**Esercizi**
1/ Traduci in inglese questa frase del testo sul nuovo nunzio in Sri Lanka: "Le due rappresentanze sono collegate, e la sede del nunzio è Cotonou, capitale del Benin."
2/ Riscrivi il passo del testo sul nuovo nunzio in Sri Lanka da "Camerunense, nato nel" fino a "e Regno Unito." compreso, rinominando "Thailandia" in "Malesia".

+++ Testo di partenza

Lo scorso 13 giugno, Papa Francesco ha nominato l’arcivescovo Brian Udaigwe come nunzio apostolico in Sri Lanka. L’arcivescovo Udaigwe sostituisce l’arcivescovo Pierre Nguyen Van Tot, che aveva presentato le sue dimissioni lo scorso 2 gennaio, nonostante non avesse ancora raggiunto il limite dei 75 anni di età.

Camerunense, nato nel 1964, l’arcivescovo Udaigwe è entrato nel servizio diplomatico della Santa Sede dall’1 luglio 1994, e ha servito nelle nunziature di Zimbabwe, Costa d’Avorio, Bulgaria, Thailandia e Regno Unito.

Il 22 febbraio 2013, con una delle sue ultime nomine, Benedetto XVI lo ha scelto come nunzio apostolico, e l’8 aprile 2013 Papa Francesco lo ha nominato suo “ambasciatore” in Benin, incarico cui si è aggiunto quello di nunzio in Togo. Le due rappresentanze sono collegate, e la sede del nunzio è Cotonou, capitale del Benin.

Anche l’arcivescovo Van Tot era arrivato alla nunziatura in Sri Lanka dall’incarico di ambasciatore del Papa in Benin,

L’arcivescovo Udaigwe va a servire in una Chiesa ancora scossa dagli attentati di Pasqua 2019, che hanno colpito tre chiese cristiane causando centinaia di morti. La Chiesa si è battuta con forza per una commissione indipendente.

++++++
+++ Dati forniti

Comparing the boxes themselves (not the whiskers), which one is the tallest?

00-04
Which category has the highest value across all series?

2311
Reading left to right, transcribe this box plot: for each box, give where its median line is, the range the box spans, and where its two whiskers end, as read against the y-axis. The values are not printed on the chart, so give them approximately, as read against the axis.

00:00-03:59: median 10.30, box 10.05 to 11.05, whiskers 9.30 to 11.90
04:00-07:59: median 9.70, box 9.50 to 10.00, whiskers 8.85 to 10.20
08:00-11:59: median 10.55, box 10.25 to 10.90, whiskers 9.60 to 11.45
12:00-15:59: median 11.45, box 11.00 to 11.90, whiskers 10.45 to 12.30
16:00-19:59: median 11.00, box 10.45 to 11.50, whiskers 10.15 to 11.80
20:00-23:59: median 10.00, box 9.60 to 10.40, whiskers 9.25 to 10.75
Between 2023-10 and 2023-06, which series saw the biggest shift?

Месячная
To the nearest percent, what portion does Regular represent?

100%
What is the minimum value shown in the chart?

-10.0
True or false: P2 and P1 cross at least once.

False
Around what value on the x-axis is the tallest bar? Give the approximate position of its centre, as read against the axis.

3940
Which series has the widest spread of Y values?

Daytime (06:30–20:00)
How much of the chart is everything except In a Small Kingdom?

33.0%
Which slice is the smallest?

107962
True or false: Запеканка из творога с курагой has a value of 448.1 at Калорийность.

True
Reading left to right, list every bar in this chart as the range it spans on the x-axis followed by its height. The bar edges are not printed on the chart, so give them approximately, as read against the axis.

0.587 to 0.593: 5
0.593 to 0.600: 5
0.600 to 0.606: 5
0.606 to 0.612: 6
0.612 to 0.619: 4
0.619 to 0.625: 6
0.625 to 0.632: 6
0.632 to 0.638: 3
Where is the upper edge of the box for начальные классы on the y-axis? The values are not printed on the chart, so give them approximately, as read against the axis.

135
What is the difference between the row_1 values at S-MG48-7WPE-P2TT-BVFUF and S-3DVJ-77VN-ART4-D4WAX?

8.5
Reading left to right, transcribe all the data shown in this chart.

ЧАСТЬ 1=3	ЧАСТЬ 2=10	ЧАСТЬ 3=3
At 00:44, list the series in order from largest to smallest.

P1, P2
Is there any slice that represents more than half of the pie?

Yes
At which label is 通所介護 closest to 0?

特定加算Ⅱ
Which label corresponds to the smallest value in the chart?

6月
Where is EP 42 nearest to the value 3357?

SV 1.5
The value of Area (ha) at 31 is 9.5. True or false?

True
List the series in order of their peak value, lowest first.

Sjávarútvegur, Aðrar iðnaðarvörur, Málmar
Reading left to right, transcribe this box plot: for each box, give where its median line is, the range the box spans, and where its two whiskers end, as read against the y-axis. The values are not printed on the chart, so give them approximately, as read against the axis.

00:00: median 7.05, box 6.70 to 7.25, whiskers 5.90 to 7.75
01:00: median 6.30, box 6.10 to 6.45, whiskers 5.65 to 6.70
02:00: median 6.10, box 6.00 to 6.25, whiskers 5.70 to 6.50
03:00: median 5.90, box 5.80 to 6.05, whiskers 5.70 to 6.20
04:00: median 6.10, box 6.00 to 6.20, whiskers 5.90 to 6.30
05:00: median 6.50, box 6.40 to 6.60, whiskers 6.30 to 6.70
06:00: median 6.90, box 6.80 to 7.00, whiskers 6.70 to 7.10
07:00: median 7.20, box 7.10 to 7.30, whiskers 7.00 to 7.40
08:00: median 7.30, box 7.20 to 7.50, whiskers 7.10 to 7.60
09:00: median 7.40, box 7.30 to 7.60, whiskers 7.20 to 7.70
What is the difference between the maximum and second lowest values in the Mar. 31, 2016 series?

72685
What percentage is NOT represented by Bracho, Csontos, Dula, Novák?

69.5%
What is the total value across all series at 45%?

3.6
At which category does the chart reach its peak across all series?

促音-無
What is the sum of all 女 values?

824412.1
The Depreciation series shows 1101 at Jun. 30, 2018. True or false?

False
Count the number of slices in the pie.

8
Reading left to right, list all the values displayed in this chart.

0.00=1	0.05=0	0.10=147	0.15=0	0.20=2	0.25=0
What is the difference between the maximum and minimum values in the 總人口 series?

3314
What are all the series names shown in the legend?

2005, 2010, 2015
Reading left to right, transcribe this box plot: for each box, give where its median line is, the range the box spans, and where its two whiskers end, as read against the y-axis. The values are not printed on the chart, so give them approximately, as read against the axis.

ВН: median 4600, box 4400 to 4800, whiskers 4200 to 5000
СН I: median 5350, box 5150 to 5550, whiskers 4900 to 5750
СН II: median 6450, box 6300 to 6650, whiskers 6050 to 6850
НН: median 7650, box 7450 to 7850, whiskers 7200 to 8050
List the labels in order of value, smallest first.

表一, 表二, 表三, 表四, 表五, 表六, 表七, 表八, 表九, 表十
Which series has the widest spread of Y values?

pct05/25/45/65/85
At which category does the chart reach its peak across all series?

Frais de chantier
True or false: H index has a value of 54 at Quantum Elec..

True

++++++

**Soluzioni degli esercizi**
1/ The two missions are linked, and the nuncio's seat is Cotonou, the capital of Benin.

2/
Camerunense, nato nel 1964, l’arcivescovo Udaigwe è entrato nel servizio diplomatico della Santa Sede dall’1 luglio 1994, e ha servito nelle nunziature di Zimbabwe, Costa d’Avorio, Bulgaria, Malesia e Regno Unito.